-- ASSIGNED TASK --
Copy every line from the data below in which the string "function" can be found.

Stored data
————————
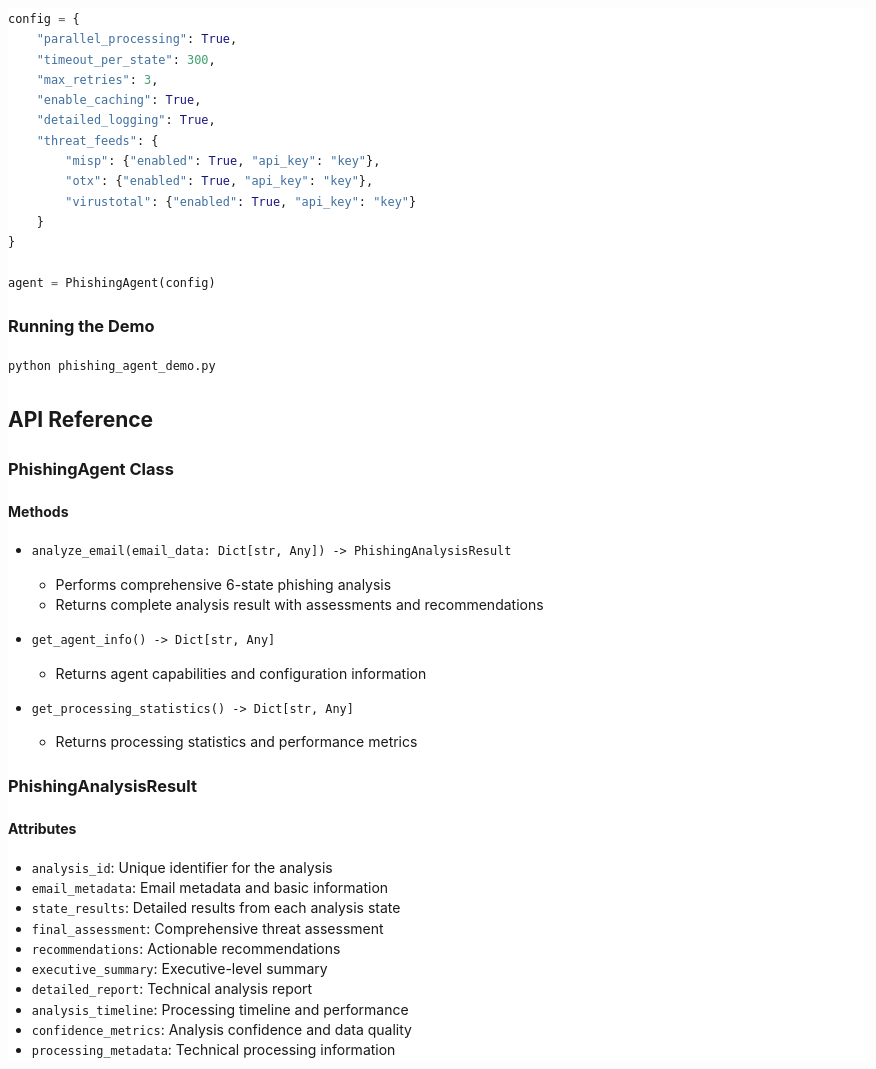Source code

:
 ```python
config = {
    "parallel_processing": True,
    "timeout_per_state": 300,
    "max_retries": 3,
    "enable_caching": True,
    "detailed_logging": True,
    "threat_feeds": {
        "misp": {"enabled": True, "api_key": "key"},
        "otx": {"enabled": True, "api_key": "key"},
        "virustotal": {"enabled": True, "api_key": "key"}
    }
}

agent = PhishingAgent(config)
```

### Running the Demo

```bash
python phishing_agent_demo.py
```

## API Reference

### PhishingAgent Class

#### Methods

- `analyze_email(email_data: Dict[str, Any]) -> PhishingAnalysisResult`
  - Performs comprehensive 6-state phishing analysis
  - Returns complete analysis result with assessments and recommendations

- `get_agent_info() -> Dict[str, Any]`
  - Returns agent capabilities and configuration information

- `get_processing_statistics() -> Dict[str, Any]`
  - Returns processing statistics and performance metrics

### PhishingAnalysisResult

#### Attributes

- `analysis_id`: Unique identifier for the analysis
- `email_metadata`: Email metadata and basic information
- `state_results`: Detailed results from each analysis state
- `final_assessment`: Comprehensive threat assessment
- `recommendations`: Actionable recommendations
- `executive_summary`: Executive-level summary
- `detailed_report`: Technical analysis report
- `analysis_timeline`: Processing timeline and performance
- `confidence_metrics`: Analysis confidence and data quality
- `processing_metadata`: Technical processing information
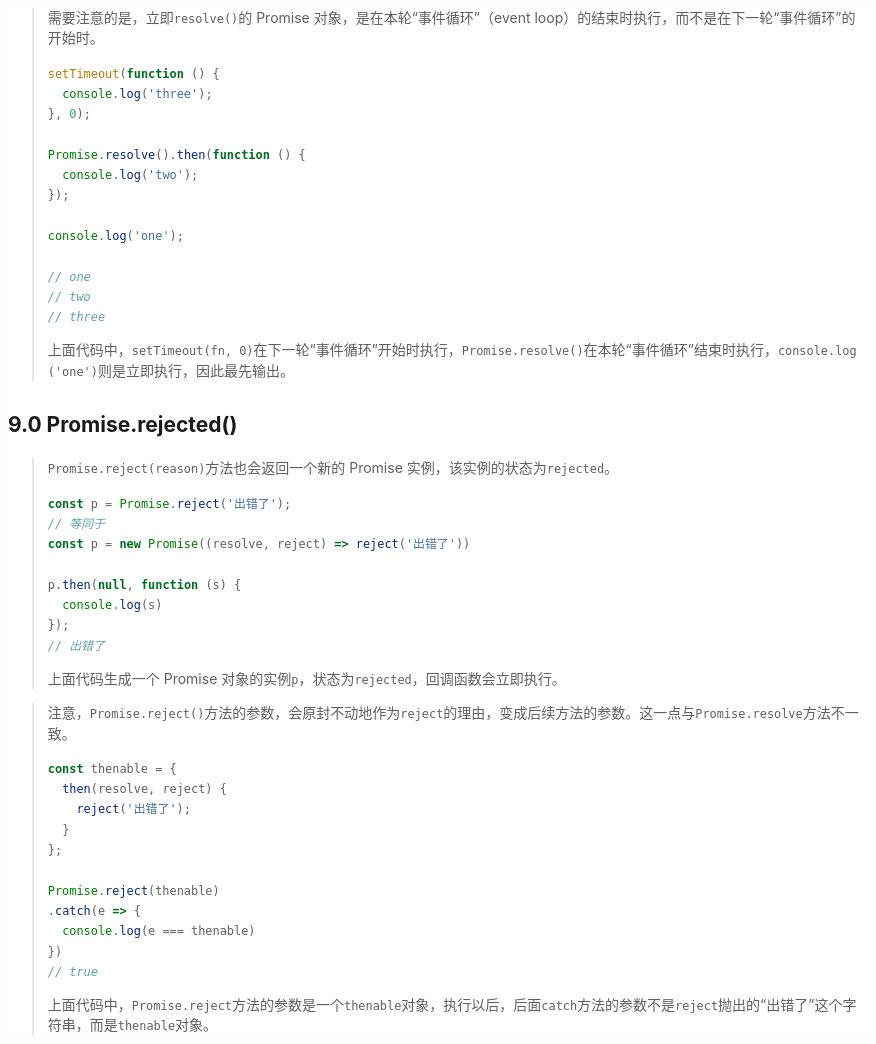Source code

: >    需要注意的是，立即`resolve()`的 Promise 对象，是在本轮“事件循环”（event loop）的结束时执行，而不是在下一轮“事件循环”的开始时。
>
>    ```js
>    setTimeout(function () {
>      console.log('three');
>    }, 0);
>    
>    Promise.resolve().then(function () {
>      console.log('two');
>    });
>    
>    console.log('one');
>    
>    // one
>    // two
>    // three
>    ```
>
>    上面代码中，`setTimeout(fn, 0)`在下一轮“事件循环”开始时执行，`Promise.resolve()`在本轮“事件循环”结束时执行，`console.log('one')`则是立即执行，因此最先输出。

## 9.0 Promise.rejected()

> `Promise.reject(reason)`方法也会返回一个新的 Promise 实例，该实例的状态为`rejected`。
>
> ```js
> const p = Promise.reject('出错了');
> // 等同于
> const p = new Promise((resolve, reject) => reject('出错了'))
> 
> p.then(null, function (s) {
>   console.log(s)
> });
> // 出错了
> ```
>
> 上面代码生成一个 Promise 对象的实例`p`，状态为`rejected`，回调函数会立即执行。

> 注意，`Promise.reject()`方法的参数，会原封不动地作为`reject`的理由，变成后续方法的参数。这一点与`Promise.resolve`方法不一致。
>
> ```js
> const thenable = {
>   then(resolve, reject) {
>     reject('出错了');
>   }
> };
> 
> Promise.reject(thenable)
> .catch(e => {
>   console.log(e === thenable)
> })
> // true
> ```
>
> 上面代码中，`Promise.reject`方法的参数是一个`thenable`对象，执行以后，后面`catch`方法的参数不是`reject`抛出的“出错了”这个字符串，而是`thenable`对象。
————————
-- WORKED SOLUTION --
>    setTimeout(function () {
>    Promise.resolve().then(function () {
> p.then(null, function (s) {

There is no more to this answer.